Records for processing:
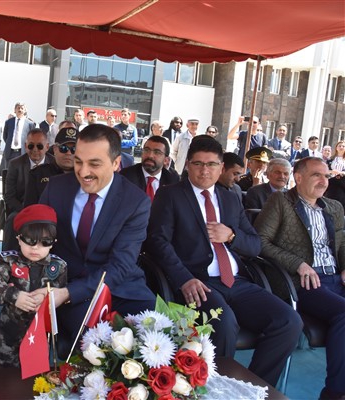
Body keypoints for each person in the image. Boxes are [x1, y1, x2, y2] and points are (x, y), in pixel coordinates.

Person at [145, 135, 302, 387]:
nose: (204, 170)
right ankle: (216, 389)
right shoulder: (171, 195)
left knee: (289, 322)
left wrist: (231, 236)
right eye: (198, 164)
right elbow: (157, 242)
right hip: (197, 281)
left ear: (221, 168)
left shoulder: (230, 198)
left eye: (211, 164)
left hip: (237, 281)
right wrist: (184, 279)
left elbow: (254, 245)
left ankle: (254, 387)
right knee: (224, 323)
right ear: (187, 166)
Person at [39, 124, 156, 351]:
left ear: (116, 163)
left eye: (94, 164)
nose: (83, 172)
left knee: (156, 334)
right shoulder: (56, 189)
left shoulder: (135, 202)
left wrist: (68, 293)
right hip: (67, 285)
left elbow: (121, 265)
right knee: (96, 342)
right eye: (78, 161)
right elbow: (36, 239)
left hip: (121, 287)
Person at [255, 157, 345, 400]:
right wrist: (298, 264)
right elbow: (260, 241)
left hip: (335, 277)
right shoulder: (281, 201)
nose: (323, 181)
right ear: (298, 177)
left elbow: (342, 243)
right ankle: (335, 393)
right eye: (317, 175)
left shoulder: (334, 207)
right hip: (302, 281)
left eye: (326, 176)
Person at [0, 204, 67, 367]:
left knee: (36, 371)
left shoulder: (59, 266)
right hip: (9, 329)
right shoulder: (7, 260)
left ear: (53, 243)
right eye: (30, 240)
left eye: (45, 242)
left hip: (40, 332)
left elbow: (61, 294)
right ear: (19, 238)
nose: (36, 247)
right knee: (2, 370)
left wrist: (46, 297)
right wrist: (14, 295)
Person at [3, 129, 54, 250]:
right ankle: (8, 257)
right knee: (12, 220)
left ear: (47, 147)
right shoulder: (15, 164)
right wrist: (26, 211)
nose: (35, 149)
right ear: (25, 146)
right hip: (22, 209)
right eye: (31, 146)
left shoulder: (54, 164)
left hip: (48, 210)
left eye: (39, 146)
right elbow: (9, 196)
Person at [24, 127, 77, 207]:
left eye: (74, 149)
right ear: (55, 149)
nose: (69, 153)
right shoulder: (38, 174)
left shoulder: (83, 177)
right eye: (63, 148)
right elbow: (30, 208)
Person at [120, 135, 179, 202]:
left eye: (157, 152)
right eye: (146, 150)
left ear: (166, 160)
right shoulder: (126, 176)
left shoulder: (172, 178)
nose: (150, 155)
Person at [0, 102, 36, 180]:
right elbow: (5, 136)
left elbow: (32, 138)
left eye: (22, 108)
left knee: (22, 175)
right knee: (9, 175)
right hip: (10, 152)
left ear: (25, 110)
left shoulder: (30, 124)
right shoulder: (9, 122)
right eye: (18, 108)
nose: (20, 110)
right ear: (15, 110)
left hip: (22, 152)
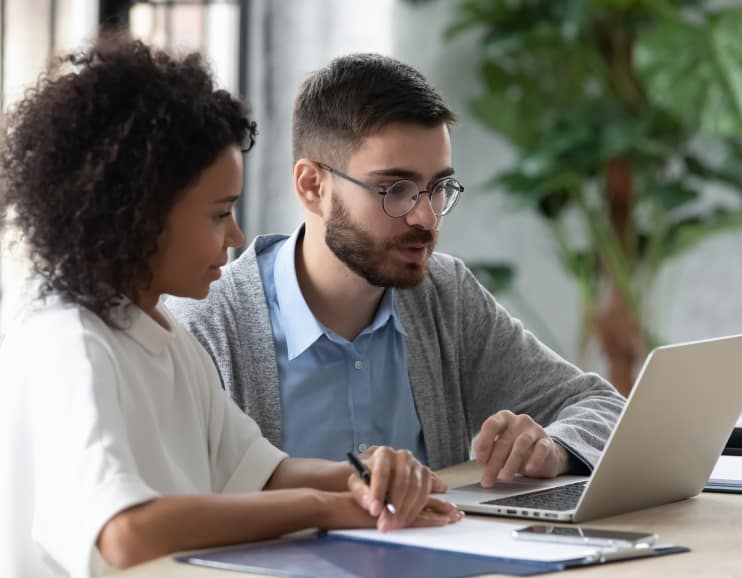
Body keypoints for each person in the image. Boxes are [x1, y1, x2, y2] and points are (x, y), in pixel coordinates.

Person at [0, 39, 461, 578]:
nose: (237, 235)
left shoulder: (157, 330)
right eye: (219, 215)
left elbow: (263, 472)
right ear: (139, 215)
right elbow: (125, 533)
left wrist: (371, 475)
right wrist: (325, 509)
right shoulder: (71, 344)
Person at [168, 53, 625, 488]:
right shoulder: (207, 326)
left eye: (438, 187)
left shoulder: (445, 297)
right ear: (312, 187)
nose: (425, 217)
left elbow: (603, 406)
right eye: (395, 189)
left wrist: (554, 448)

Exercise requirements: From start to finish, output the listing exactly, but omit its pictures.

Response box:
Body keypoints for each person in the image. Boxes are [x1, y1, x2, y2] and points are (x, y), in pixel coordinates.

Person at [145, 135, 302, 387]:
nose: (204, 170)
right ankle: (216, 389)
right shoulder: (171, 195)
left knee: (289, 322)
left wrist: (231, 236)
right eye: (198, 164)
right elbow: (157, 242)
right hip: (197, 281)
left ear: (221, 168)
left shoulder: (230, 198)
left eye: (211, 164)
left hip: (237, 281)
right wrist: (184, 279)
left elbow: (254, 245)
left ankle: (254, 387)
right knee: (224, 323)
right ear: (187, 166)
Person at [39, 124, 156, 351]:
left ear: (116, 163)
left eye: (94, 164)
nose: (83, 172)
left knee: (156, 334)
right shoulder: (56, 189)
left shoulder: (135, 202)
left wrist: (68, 293)
right hip: (67, 285)
left elbow: (121, 265)
right knee: (96, 342)
right eye: (78, 161)
right elbow: (36, 239)
left hip: (121, 287)
Person at [255, 157, 345, 400]:
right wrist: (298, 264)
right elbow: (260, 241)
left hip: (335, 277)
right shoulder: (281, 201)
nose: (323, 181)
right ear: (298, 177)
left elbow: (342, 243)
right ankle: (335, 393)
right eye: (317, 175)
left shoulder: (334, 207)
right hip: (302, 281)
left eye: (326, 176)
Person at [0, 204, 67, 367]:
left knee: (36, 371)
left shoulder: (59, 266)
right hip: (9, 329)
right shoulder: (7, 260)
left ear: (53, 243)
right eye: (30, 240)
left eye: (45, 242)
left hip: (40, 332)
left elbow: (61, 294)
right ear: (19, 238)
nose: (36, 247)
right knee: (2, 370)
left wrist: (46, 297)
right wrist: (14, 295)
Person at [3, 129, 54, 250]:
right ankle: (8, 257)
right knee: (12, 220)
left ear: (47, 147)
right shoulder: (15, 164)
right wrist: (26, 211)
nose: (35, 149)
right ear: (25, 146)
right hip: (22, 209)
right eye: (31, 146)
left shoulder: (54, 164)
left hip: (48, 210)
left eye: (39, 146)
right elbow: (9, 196)
Person at [24, 127, 77, 207]:
left eye: (74, 149)
right ear: (55, 149)
nose: (69, 153)
right shoulder: (38, 174)
left shoulder: (83, 177)
right eye: (63, 148)
right elbow: (30, 208)
Person at [120, 135, 179, 202]:
left eye: (157, 152)
right eye: (146, 150)
left ear: (166, 160)
right shoulder: (126, 176)
left shoulder: (172, 178)
nose: (150, 155)
Person at [0, 102, 36, 180]:
right elbow: (5, 136)
left elbow: (32, 138)
left eye: (22, 108)
left knee: (22, 175)
right knee: (9, 175)
right hip: (10, 152)
left ear: (25, 110)
left shoulder: (30, 124)
right shoulder: (9, 122)
right eye: (18, 108)
nose: (20, 110)
right ear: (15, 110)
left hip: (22, 152)
Body keypoints for each person in the image. Boxes are [x1, y1, x2, y2] and points are (x, y), in pixel coordinates.

Person at [0, 39, 461, 578]:
nose: (237, 235)
left shoulder: (157, 330)
right eye: (219, 215)
left elbow: (263, 472)
right ear: (139, 215)
right elbow: (125, 533)
left wrist: (371, 475)
right wrist: (325, 509)
right shoulder: (71, 344)
Person at [168, 53, 625, 488]:
right shoulder: (207, 326)
left eye: (438, 187)
left shoulder: (445, 297)
right ear: (312, 187)
nose: (425, 217)
left elbow: (603, 406)
right eye: (395, 189)
left wrist: (554, 448)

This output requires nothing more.